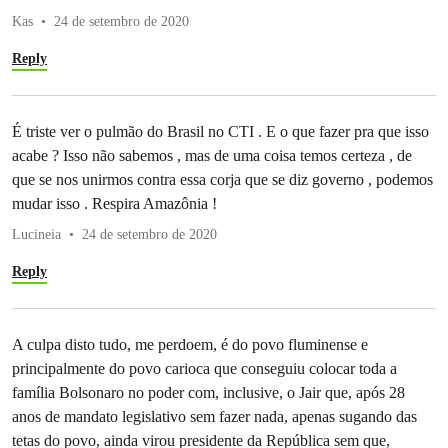
Kas
24 de setembro de 2020
Reply
É triste ver o pulmão do Brasil no CTI . E o que fazer pra que isso
acabe ? Isso não sabemos , mas de uma coisa temos certeza , de
que se nos unirmos contra essa corja que se diz governo , podemos
mudar isso . Respira Amazônia !
Lucineia
24 de setembro de 2020
Reply
A culpa disto tudo, me perdoem, é do povo fluminense e
principalmente do povo carioca que conseguiu colocar toda a
família Bolsonaro no poder com, inclusive, o Jair que, após 28
anos de mandato legislativo sem fazer nada, apenas sugando das
tetas do povo, ainda virou presidente da República sem que,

• **Your assignment**
Render every line of text in the records above as a numbered list, skipping blank lines and leaving the pictures out.

• **Answer to the problem**
1. Kas
2. 24 de setembro de 2020
3. Reply
4. É triste ver o pulmão do Brasil no CTI . E o que fazer pra que isso
5. acabe ? Isso não sabemos , mas de uma coisa temos certeza , de
6. que se nos unirmos contra essa corja que se diz governo , podemos
7. mudar isso . Respira Amazônia !
8. Lucineia
9. 24 de setembro de 2020
10. Reply
11. A culpa disto tudo, me perdoem, é do povo fluminense e
12. principalmente do povo carioca que conseguiu colocar toda a
13. família Bolsonaro no poder com, inclusive, o Jair que, após 28
14. anos de mandato legislativo sem fazer nada, apenas sugando das
15. tetas do povo, ainda virou presidente da República sem que,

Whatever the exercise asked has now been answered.